[Extracted page text data]
════════

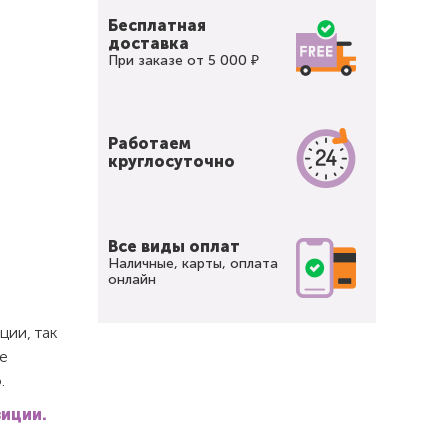
Бесплатная
доставка
При заказе от 5 000 ₽
Работаем
круглосуточно
Все виды оплат
Наличные, карты, оплата
онлайн
ции, так
е
.
зиции.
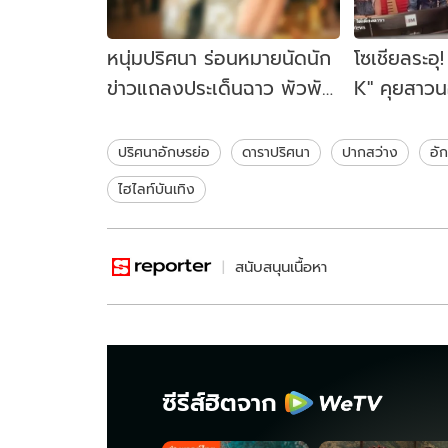
หนุ่มปริศนา ร่อนหมายนัดนัก
โซเชียลระอุ
ข่าวแถลงประเด็นฉาว พัวพัน
K" คุยสาว
ดาราสาว จ.จาน
เป็นข่าวกลั
ปริศนาอักษรย่อ
ดาราปริศนา
ปากสว่าง
อั
ไฮไลท์บันเทิง
สนับสนุนเนื้อหา
ซีรีส์ฮิตจาก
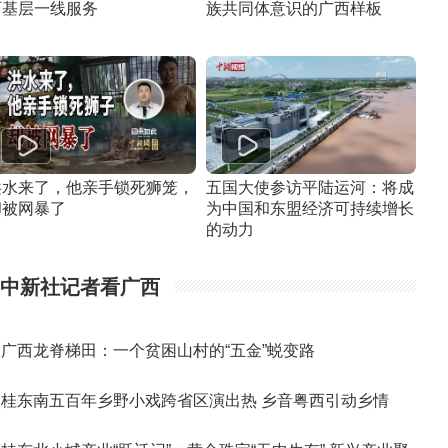
西基层一线服务
族共同体意识的广西样板
洪水来了，他亲手锁死狮笼，
五国大使参访平陆运河：将成
却被网暴了
为中国和东盟经济可持续增长
的动力
中新社记者看广西
广西龙脊梯田：一个贫困山村的“五金”蜕变路
桂东南五百年乡野小戏跨省区演出热 乡音粤西引动乡情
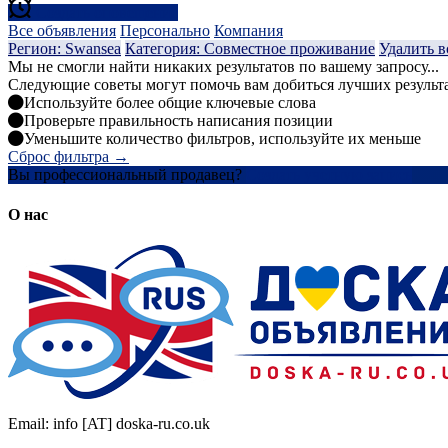
Создать оповещение
Все объявления
Персонально
Компания
Регион: Swansea
Категория: Совместное проживание
Удалить в
Мы не смогли найти никаких результатов по вашему запросу...
Следующие советы могут помочь вам добиться лучших результ
Используйте более общие ключевые слова
Проверьте правильность написания позиции
Уменьшите количество фильтров, используйте их меньше
Сброс фильтра →
Вы профессиональный продавец?
Создать учетную запись
О нас
Email: info [AT] doska-ru.co.uk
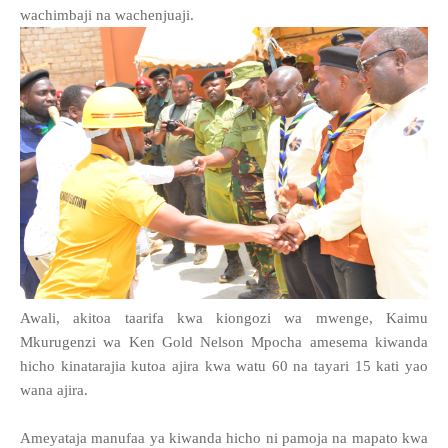
wachimbaji na wachenjuaji.
Awali, akitoa taarifa kwa kiongozi wa mwenge, Kaimu
Mkurugenzi wa Ken Gold Nelson Mpocha amesema kiwanda
hicho kinatarajia kutoa ajira kwa watu 60 na tayari 15 kati yao
wana ajira.
Ameyataja manufaa ya kiwanda hicho ni pamoja na mapato kwa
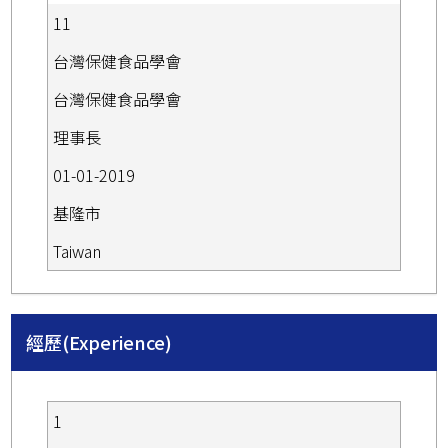
11
台灣保健食品學會
台灣保健食品學會
理事長
01-01-2019
基隆市
Taiwan
經歷(Experience)
1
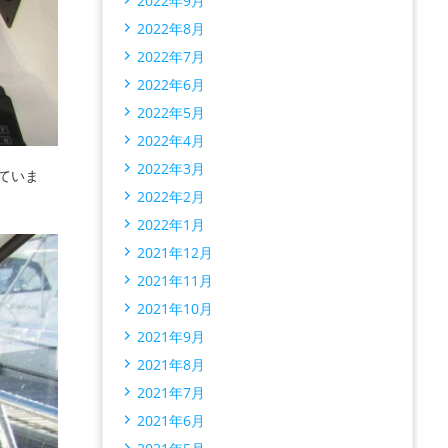
2022年9月
2022年8月
2022年7月
2022年6月
2022年5月
2022年4月
2022年3月
っていま
2022年2月
2022年1月
2021年12月
2021年11月
2021年10月
2021年9月
2021年8月
2021年7月
2021年6月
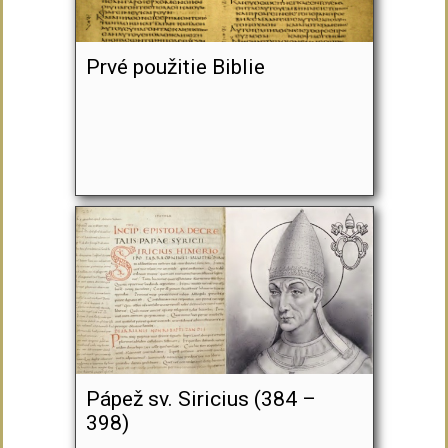
Prvé použitie Biblie
Pápež sv. Siricius (384 –
398)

════════

** Exercise brief **
Repeat each entry precisely as it appears. Leave the pictures out.

** Problem solution **
Бесплатная
доставка
При заказе от 5 000 ₽
Работаем
круглосуточно
Все виды оплат
Наличные, карты, оплата
онлайн
ции, так
е
.
зиции.
หนุ่มปริศนา ร่อนหมายนัดนัก
โซเชียลระอุ
ข่าวแถลงประเด็นฉาว พัวพัน
K" คุยสาว
ดาราสาว จ.จาน
เป็นข่าวกลั
ปริศนาอักษรย่อ
ดาราปริศนา
ปากสว่าง
อั
ไฮไลท์บันเทิง
สนับสนุนเนื้อหา
ซีรีส์ฮิตจาก
西基层一线服务
族共同体意识的广西样板
洪水来了，他亲手锁死狮笼，
五国大使参访平陆运河：将成
却被网暴了
为中国和东盟经济可持续增长
的动力
中新社记者看广西
广西龙脊梯田：一个贫困山村的“五金”蜕变路
桂东南五百年乡野小戏跨省区演出热 乡音粤西引动乡情
Создать оповещение
Все объявления
Персонально
Компания
Регион: Swansea
Категория: Совместное проживание
Удалить в
Мы не смогли найти никаких результатов по вашему запросу...
Следующие советы могут помочь вам добиться лучших результ
Используйте более общие ключевые слова
Проверьте правильность написания позиции
Уменьшите количество фильтров, используйте их меньше
Сброс фильтра →
Вы профессиональный продавец?
Создать учетную запись
О нас
Email: info [AT] doska-ru.co.uk
wachimbaji na wachenjuaji.
Awali, akitoa taarifa kwa kiongozi wa mwenge, Kaimu
Mkurugenzi wa Ken Gold Nelson Mpocha amesema kiwanda
hicho kinatarajia kutoa ajira kwa watu 60 na tayari 15 kati yao
wana ajira.
Ameyataja manufaa ya kiwanda hicho ni pamoja na mapato kwa
11
台灣保健食品學會
台灣保健食品學會
理事長
01-01-2019
基隆市
Taiwan
經歷(Experience)
1
2022年9月
2022年8月
2022年7月
2022年6月
2022年5月
2022年4月
2022年3月
っていま
2022年2月
2022年1月
2021年12月
2021年11月
2021年10月
2021年9月
2021年8月
2021年7月
2021年6月
Prvé použitie Biblie
Pápež sv. Siricius (384 –
398)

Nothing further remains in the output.